With the interiors for the sniper showdown still to be shot, the climaxes to the film’s twin halves were to be filmed back to back. First came Pyle’s nightmare meltdown in the scrubbed white-tile barracks bathroom. Things were held up while the special effects team figured out a way to pull off Pyle’s brain-scatter suicide, offering extras £20 a pop to let off squibs attached to the back of their heads. The explosives left the volunteers dazed and the problem unsolved, until Modine pointed Kubrick in the direction of To Live And Die In LA. The director studied the film’s shotgun headshot in slow motion, discovering – and deciding to copy – its old-fashioned sleight of hand. ‘It was some special effects guy with a catapult flinging guts into the poor actor’s face!’ an astonished Modine reported. The effect was duly recreated, using pasta and make-up blood.

Bootcamp wrapped, production moved to Pinewood studios for its final phase. Edgy about over-runs effecting future commitments, Modine asked Kubrick if there were to be any further delays. ‘What!’ replied the optimistic director. ‘Three days!

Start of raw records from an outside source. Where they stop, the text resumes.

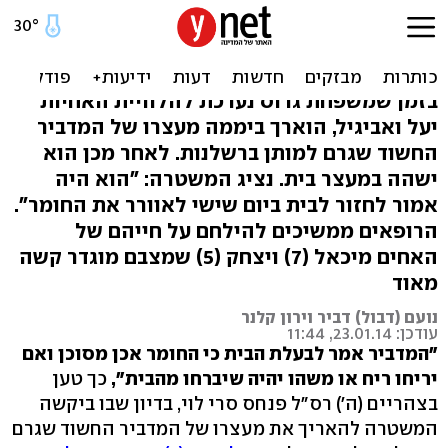
המדביר לאם: "אם תריחו ריח
תברחו מהבית"
בזמן שמשפחת גרוס נערכת להלוויית האחיות
יעל ואביגיל, הוארך ביממה מעצרו של המדביר
החשוד שגרם למותן ברשלנות. לאחר מכן הוא
ישהה במעצר בית. נציג המשטרה: "הוא היה
אמור לחזור לבית ביום שישי לאוורר את החומר".
הרופאים ממשיכים להילחם על חייהם של
האחים מיכאל (7) ויצחק (5) שמצבם מוגדר קשה
מאוד
נועם (דבול) דביר וירון קלנר
עודכן: 23.01.14, 11:44
"המדביר אמר לבעלת הבית כי החומר אכן מסוכן ואם
יריחו ריח או משהו יהיה שיברחו מהבית",
כך טען
בצהריים (ה') רס"ל פנחס סרי לוי, בדיון שבו ביקשה
המשטרה להאריך את מעצרו של המדביר החשוד שגרם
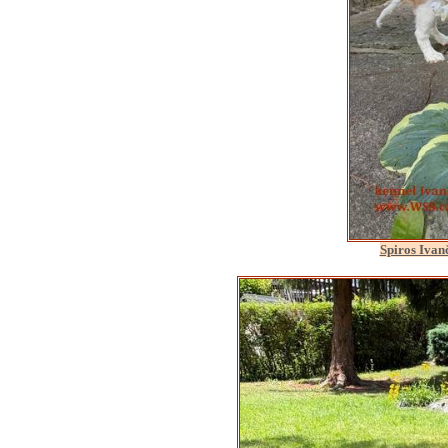
Spiros Ivan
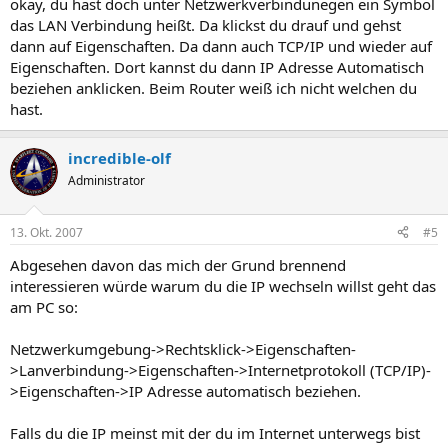
okay, du hast doch unter Netzwerkverbindunegen ein Symbol
das LAN Verbindung heißt. Da klickst du drauf und gehst
dann auf Eigenschaften. Da dann auch TCP/IP und wieder auf
Eigenschaften. Dort kannst du dann IP Adresse Automatisch
beziehen anklicken. Beim Router weiß ich nicht welchen du
hast.
incredible-olf
Administrator
13. Okt. 2007
#5
Abgesehen davon das mich der Grund brennend
interessieren würde warum du die IP wechseln willst geht das
am PC so:
Netzwerkumgebung->Rechtsklick->Eigenschaften-
>Lanverbindung->Eigenschaften->Internetprotokoll (TCP/IP)-
>Eigenschaften->IP Adresse automatisch beziehen.
Falls du die IP meinst mit der du im Internet unterwegs bist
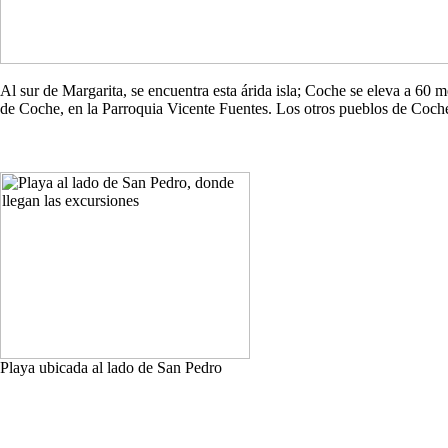
Al sur de Margarita, se encuentra esta árida isla; Coche se eleva a 60
de Coche, en la Parroquia Vicente Fuentes. Los otros pueblos de Co
Playa ubicada al lado de San Pedro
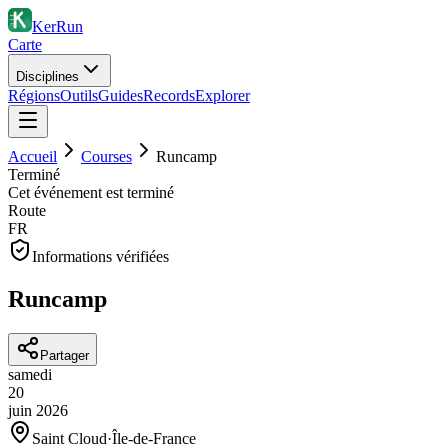
KerRun
Carte
Disciplines
Régions
Outils
Guides
Records
Explorer
Accueil
Courses
Runcamp
Terminé
Cet événement est terminé
Route
FR
Informations vérifiées
Runcamp
Partager
samedi
20
juin
2026
Saint Cloud
·
Île-de-France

You walk into the building, shoot the girl and we’re done.’ In fact Modine missed out on two films, one of which, Good Morning, Babylon, actually commenced and completed principle photography during this extended ‘three days.’ In the end, though, Kubrick and crew got what they needed – high-speed footage of the fragile, female sniper spinning, bullet-blast squibs exploding as she falls to the floor, before Joker stands over her rasping, praying body and ends her life. Much has been made of the savage irony of the narrative afterword – Joker and squad marching out of Hue singing the Mouseketeers theme (‘M-I-C-K-E-Y M-O-U-S-E’), claiming the city in the name of culturally bankrupt capitalism – but a more damning and hopeless closure precedes this moment, in the 1000-yard stare Joker delivers direct to camera. It is, as Modine says, ‘the moment that Joker dies and has to spend the rest of his life alive.’